==== Provided records ====
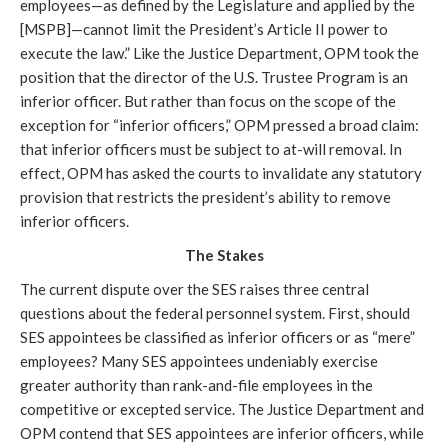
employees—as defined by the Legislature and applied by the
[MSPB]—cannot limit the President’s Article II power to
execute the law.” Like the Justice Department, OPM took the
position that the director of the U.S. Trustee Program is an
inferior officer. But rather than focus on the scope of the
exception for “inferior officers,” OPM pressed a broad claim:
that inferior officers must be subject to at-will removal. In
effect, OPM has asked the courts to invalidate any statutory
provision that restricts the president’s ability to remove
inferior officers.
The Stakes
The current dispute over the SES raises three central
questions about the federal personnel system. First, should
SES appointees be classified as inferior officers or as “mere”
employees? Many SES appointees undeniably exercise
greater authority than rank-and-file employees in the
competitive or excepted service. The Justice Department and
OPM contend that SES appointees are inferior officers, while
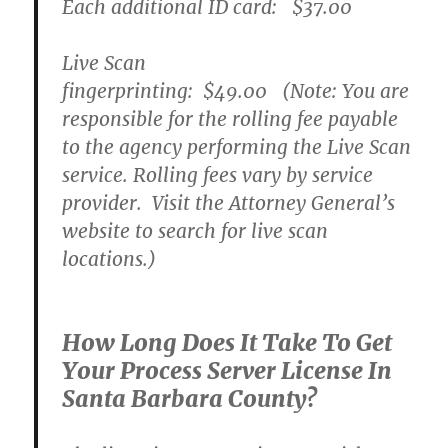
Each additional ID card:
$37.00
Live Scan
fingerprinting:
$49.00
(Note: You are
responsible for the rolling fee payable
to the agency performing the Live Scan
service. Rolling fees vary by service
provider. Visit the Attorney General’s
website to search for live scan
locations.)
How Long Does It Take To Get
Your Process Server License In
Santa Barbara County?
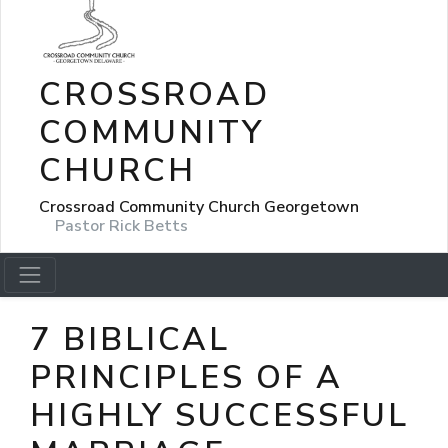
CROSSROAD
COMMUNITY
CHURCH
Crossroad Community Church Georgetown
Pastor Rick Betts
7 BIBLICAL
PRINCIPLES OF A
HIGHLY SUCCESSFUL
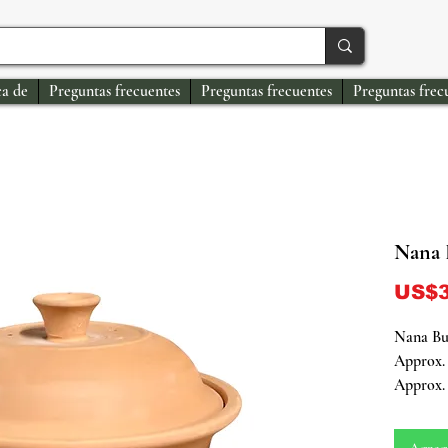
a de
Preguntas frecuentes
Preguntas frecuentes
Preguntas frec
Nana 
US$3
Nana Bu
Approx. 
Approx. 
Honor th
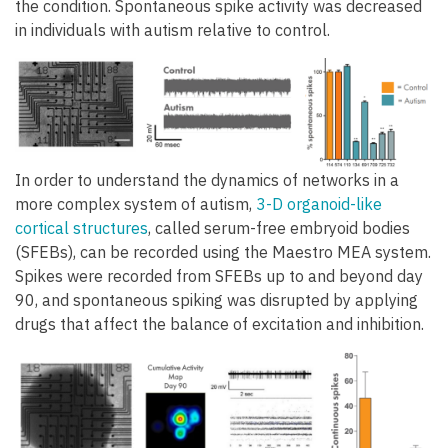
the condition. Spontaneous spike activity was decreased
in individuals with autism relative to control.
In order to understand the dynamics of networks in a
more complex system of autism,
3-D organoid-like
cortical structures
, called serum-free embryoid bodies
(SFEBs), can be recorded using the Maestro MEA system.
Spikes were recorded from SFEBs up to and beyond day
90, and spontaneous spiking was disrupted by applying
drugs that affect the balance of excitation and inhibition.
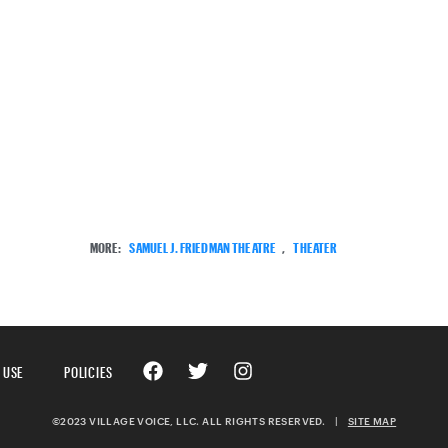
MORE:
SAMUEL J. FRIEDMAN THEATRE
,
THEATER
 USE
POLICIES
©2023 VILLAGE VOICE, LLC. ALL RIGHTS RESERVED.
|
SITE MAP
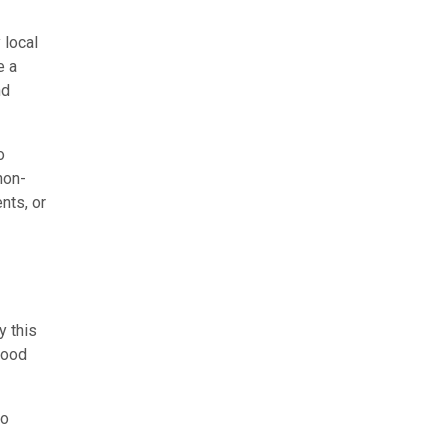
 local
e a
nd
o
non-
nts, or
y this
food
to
====
==== Provided records ====
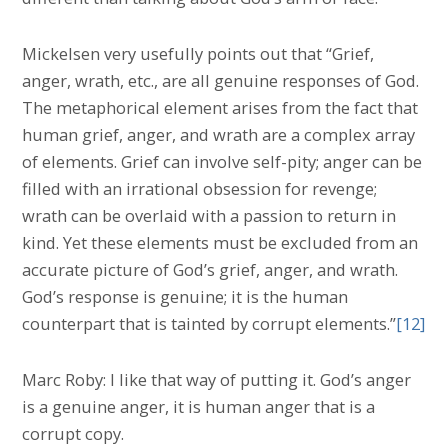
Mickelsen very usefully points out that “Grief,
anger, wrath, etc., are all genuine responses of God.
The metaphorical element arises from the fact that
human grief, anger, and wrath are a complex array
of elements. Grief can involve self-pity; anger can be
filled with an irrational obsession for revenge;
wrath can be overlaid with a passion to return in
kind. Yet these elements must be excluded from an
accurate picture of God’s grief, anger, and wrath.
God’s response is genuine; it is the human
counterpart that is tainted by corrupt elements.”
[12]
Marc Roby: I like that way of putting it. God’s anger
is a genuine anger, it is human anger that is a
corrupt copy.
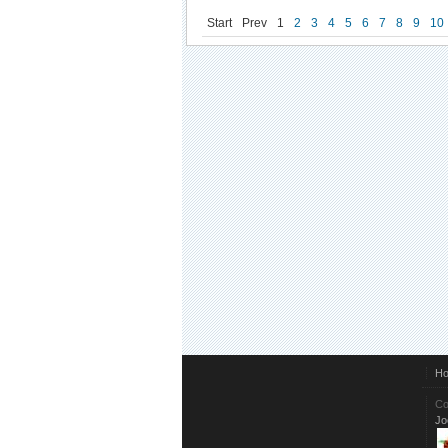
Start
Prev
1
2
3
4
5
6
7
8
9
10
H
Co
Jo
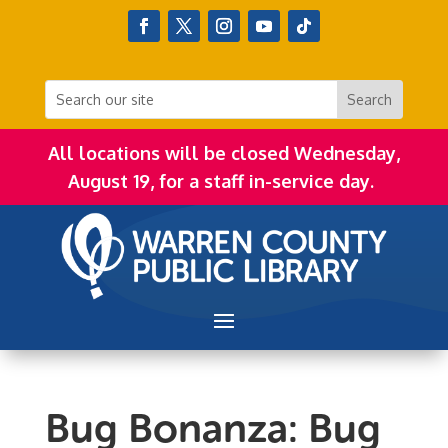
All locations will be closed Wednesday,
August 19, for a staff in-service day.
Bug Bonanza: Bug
====
==== Provided records ====
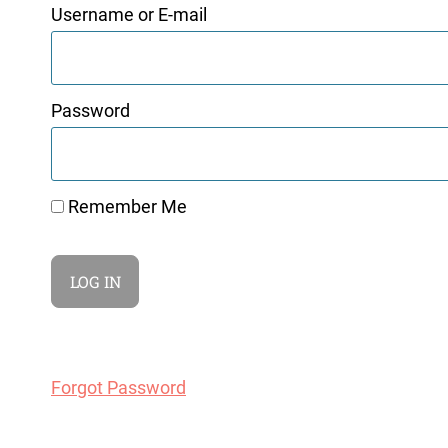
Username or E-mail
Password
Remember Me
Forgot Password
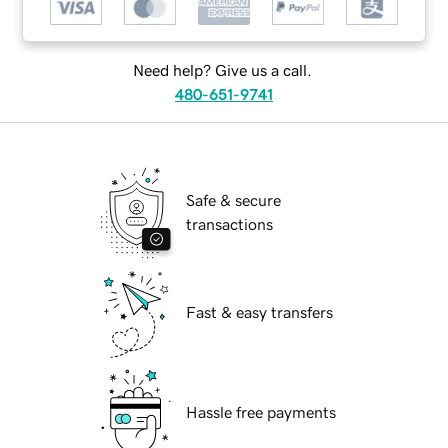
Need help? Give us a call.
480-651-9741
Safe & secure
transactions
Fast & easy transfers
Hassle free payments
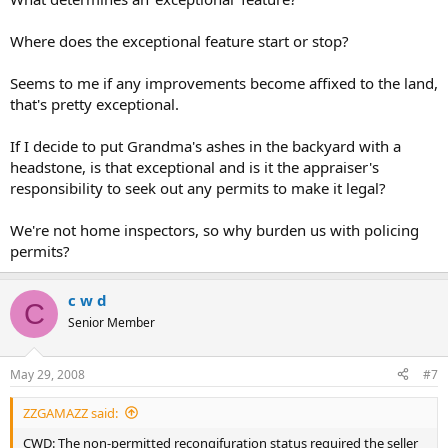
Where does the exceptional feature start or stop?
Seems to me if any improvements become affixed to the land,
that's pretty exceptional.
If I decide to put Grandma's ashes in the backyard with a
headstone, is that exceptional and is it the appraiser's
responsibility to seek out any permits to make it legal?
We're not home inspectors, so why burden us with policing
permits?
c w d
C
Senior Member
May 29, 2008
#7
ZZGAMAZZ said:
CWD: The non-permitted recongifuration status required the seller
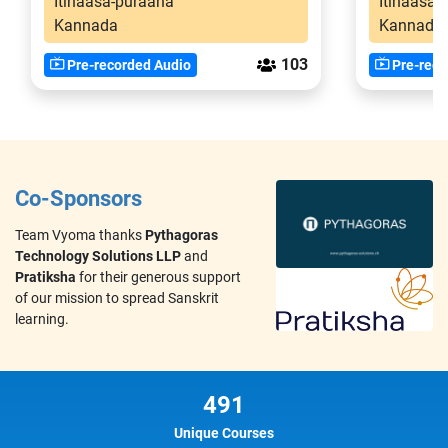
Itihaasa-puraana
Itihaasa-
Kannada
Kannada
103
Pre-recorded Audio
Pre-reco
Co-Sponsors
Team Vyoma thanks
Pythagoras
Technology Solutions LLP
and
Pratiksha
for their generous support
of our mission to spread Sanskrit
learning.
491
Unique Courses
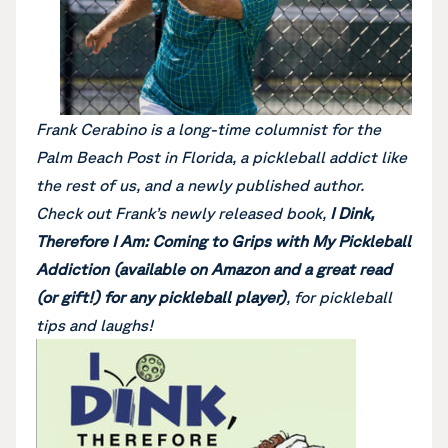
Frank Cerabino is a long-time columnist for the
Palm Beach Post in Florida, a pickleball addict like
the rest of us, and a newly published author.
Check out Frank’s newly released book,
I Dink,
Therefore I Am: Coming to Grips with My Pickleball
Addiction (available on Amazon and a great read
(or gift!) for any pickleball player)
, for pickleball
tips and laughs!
====
• Required action: Work out how many lines in the preceding data include the word "genuine". State only that number.

• Task result: 3